TEXT:

# outdoor floodlight vs. mh?



## morris (Apr 13, 2009)

Hey all.
I hope there's somebody that can explain this to me.
wanted to know, what is the deffirence between outdoor floodlights and metal halides?
Isn't it possible to use floodlightd instead of mh?


----------



## TAB (Feb 7, 2009)

there is a huge diffrence. they are not interchangeable. You won't get the spectrum you need from a flood light.


----------



## gpodio (Feb 4, 2004)

A flood light is still incandescent or halogen based, it just has a reflector on it... A compact fluorescent flood can be used, but available wattages are well below those we can obtain with metal halide. So in the end, same reasons why we don't use traditional light bulbs... too much heat output (inefficient) and poor spectrum for the most part.


----------



## Mowze (Nov 12, 2008)

You can get MH outdoor floodlights...


----------



## Markw78 (May 6, 2004)

It depends on the flood lights.

Some are even giant compact flourescents now. Some are High Pressure Sodium, some are Metal Halide, and some may even still be mercury vapor. all are capable of growing plants, all look a little different.

The CF isn't going to give you the penetrating ripple sun effect a high intensity bulb will.

HPS are pretty common in those lights, they are a lot more red... think 3000k. Good for plants, not so pretty to look at.

You can find halide ones too, they will likely also be a warmer temp, maybe 4-5000k, or maybe even 6000 if your lucky.


----------



## gpodio (Feb 4, 2004)

Mowze said:


> You can get MH outdoor floodlights...


They are not common but yes some HQI floodlights do exist (Coralife for example makes one) and they are made to look like a standard PAR38 bulb. But usually we see regular MH bulbs in housings that make the whole thing a "floodlight". Obviously they all need special ballasts, would be nice if they came out with a PAR38 MH bulb with self-contained ballast!

CF Floods can work well if the intensity is sufficient for your needs... Spectrum is all there if you choose the right bulb.

Giancarlo


----------

ASSIGNED TASK 1: Name each person who posted in the thread, listing every username once.

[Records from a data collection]
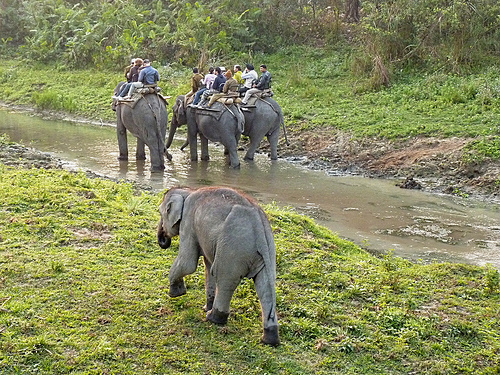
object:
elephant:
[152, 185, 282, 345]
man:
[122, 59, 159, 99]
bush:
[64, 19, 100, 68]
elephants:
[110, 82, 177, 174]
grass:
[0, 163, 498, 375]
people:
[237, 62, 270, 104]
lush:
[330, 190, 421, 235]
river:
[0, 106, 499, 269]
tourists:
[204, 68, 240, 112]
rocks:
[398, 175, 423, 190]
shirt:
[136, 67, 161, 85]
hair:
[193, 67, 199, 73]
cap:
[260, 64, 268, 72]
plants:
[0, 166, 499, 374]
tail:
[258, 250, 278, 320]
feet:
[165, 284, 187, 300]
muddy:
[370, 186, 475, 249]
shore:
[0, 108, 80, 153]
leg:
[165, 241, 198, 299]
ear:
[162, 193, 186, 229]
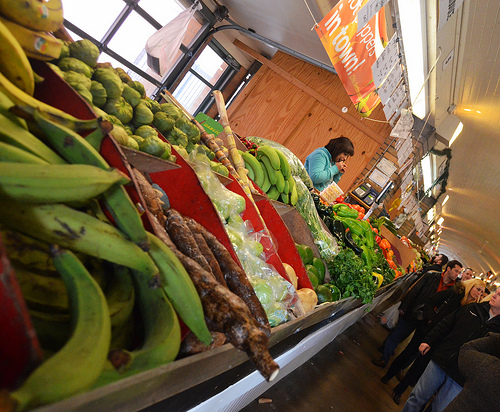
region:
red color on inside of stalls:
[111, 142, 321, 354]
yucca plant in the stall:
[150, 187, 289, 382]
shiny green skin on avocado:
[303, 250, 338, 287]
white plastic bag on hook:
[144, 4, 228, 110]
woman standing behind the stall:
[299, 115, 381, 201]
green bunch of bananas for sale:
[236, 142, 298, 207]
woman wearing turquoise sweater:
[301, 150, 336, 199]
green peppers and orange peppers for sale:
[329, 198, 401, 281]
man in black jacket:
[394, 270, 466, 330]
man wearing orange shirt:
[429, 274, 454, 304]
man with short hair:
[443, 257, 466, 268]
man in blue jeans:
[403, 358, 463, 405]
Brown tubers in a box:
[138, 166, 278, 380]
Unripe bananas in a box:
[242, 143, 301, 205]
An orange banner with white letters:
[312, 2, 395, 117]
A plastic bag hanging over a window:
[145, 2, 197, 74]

--

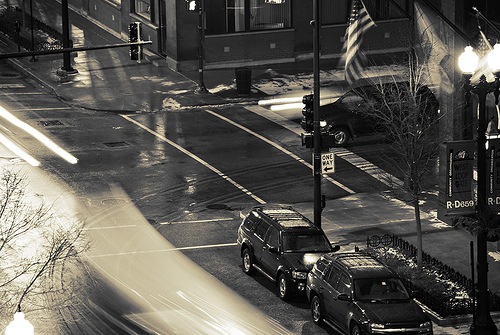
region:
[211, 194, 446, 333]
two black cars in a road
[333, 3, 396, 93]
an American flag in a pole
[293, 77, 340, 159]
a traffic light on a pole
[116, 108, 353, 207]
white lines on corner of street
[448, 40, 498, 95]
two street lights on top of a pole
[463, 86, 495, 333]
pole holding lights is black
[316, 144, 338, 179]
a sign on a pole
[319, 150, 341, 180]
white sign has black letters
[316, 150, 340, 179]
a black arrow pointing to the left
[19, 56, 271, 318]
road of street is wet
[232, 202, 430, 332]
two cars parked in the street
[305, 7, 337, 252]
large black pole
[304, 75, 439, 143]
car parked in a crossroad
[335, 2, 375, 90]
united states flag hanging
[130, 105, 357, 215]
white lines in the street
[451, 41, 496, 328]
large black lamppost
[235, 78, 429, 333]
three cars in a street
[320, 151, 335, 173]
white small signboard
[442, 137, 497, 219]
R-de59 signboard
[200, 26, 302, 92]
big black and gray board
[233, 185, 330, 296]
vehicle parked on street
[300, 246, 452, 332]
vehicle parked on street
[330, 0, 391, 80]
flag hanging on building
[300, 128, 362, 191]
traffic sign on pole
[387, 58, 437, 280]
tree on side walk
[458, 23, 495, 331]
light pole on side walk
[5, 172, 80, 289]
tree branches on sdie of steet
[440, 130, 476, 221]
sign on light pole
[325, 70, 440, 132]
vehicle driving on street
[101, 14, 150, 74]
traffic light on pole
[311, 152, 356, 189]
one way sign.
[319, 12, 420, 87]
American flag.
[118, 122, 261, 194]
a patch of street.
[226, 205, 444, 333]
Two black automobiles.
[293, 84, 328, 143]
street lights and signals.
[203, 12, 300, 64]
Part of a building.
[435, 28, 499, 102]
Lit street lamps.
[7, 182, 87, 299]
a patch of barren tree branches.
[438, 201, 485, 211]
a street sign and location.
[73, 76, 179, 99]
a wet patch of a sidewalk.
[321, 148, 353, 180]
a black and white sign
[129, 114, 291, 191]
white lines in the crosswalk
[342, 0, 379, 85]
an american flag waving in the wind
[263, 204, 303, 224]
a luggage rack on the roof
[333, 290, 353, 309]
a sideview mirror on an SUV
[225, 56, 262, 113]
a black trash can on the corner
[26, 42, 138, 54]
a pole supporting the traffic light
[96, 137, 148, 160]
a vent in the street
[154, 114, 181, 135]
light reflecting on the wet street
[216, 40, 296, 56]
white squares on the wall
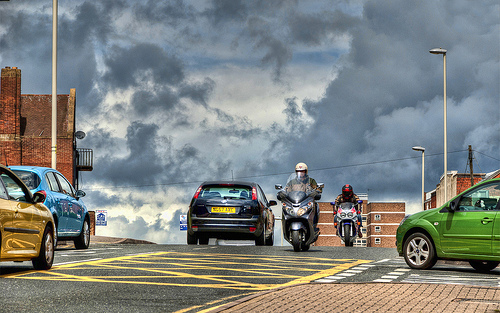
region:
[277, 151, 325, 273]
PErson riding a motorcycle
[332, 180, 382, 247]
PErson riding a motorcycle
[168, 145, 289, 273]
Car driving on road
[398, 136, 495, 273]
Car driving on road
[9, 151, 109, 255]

ASSIGNED TASK 2: Please convert the lines of the listing above into a numbered list, starting at the line that contains "[203, 12, 300, 64]" and ending at the line that contains "[9, 151, 109, 255]". Leave out blank lines and the picture markers.

ANSWER AREA 1: morris, TAB, gpodio, Mowze, Markw78

ANSWER AREA 2:
1. [203, 12, 300, 64]
2. Part of a building.
3. [435, 28, 499, 102]
4. Lit street lamps.
5. [7, 182, 87, 299]
6. a patch of barren tree branches.
7. [438, 201, 485, 211]
8. a street sign and location.
9. [73, 76, 179, 99]
10. a wet patch of a sidewalk.
11. [321, 148, 353, 180]
12. a black and white sign
13. [129, 114, 291, 191]
14. white lines in the crosswalk
15. [342, 0, 379, 85]
16. an american flag waving in the wind
17. [263, 204, 303, 224]
18. a luggage rack on the roof
19. [333, 290, 353, 309]
20. a sideview mirror on an SUV
21. [225, 56, 262, 113]
22. a black trash can on the corner
23. [26, 42, 138, 54]
24. a pole supporting the traffic light
25. [96, 137, 148, 160]
26. a vent in the street
27. [154, 114, 181, 135]
28. light reflecting on the wet street
29. [216, 40, 296, 56]
30. white squares on the wall
31. region:
32. [277, 151, 325, 273]
33. PErson riding a motorcycle
34. [332, 180, 382, 247]
35. PErson riding a motorcycle
36. [168, 145, 289, 273]
37. Car driving on road
38. [398, 136, 495, 273]
39. Car driving on road
40. [9, 151, 109, 255]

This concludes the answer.